The Stone Center’s African Diaspora Lecture (2022) with Jennifer A. Jones
This lecture was hosted by The Sonja Haynes Stone Center for Research in Black Cultures and Histories and the Carolina Latinx Center.
“From Jim Crow to Juan Crow: Making Race and Minority Linked Fate in the New South”, featuring Dr. Jennifer A. Jones on March 8th, 2022 on Zoom.
Dr. Jones is an Associate Professor of Sociology and Latin American and Latino Studies (by courtesy) at the University of Illinois at Chicago. Dr. Jones’ research lies at the intersection of the sociology of race, immigration, and politics.

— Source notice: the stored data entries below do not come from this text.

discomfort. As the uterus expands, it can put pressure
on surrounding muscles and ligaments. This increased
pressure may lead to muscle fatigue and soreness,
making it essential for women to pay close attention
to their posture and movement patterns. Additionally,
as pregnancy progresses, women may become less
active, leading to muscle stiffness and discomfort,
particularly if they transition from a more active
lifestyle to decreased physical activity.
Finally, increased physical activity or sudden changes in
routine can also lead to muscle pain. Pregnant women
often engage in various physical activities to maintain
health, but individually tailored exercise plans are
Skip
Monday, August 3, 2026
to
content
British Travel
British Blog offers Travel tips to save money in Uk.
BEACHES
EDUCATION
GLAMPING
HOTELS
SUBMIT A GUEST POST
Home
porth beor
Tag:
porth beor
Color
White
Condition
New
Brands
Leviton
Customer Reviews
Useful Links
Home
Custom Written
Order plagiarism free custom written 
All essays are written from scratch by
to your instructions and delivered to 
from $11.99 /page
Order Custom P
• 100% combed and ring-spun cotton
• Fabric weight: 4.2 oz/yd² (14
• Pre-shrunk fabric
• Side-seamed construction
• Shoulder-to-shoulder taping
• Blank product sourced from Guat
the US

Throughout her scholarship, she examines the ways in which race “works”, exploring the relationship between categorical ascription (e.g., checking a box, or how one is perceived) and meaning-making (e.g., identity, or feeling a sense of group belonging).
Dr. Jones’ recent work can be found in such journals and books as Contexts, International Migration Review, Sociology of Race and Ethnicity, Ethnic and Racial Studies, Latino Studies, and The Cambridge Companion to Afro-Latin America. With Petra Rivera-Rideau and Tianna Paschel, she is the co-editor of Afro-Latinos in Movement: Critical Approaches to Blackness and Transnationalism in the Americas (Palgrave MacMillan 2016).

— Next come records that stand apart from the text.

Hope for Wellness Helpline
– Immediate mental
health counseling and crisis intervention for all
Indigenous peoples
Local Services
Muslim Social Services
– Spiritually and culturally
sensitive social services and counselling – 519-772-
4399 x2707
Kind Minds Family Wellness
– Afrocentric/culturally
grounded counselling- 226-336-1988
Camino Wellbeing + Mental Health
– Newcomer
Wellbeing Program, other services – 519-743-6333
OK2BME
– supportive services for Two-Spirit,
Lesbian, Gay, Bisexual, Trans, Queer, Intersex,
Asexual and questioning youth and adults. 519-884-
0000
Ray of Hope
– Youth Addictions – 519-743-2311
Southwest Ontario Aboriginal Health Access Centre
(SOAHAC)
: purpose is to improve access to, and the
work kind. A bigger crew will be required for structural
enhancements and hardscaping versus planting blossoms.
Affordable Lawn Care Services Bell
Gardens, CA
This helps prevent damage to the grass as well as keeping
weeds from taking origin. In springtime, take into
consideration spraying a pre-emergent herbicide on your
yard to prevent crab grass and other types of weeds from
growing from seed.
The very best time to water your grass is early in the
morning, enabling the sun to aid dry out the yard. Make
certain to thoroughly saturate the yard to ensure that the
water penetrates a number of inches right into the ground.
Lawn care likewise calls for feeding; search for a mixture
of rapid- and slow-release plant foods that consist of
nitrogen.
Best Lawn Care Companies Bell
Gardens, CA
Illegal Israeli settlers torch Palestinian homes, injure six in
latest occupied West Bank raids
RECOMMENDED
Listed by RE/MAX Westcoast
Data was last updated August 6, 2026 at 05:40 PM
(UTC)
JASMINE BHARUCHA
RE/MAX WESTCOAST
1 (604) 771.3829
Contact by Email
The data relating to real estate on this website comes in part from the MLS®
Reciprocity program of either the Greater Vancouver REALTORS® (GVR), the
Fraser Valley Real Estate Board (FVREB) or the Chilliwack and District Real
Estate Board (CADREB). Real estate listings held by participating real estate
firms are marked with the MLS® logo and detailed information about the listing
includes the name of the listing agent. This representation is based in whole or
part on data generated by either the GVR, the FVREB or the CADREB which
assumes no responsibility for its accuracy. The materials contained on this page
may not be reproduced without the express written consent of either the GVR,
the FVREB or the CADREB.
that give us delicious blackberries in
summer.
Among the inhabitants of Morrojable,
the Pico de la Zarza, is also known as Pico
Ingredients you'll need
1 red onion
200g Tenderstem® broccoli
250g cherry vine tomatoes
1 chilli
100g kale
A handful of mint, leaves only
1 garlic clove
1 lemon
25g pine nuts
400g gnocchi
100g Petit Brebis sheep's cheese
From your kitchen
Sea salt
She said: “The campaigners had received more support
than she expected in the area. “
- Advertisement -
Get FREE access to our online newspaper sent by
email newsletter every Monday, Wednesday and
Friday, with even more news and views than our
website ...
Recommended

Her first monograph, The Browning of the New South, was released with the University of Chicago Press in 2019.
The African Diaspora Lecture Series presents lectures, roundtables and debates on a variety of subjects from the African diaspora. Topics, as well as discussions, are provocative, wide-ranging and informative and give UNC-Chapel Hill faculty, students and the surrounding community an opportunity to offer a critical analysis of the evolution of African-American and other African diaspora cultures.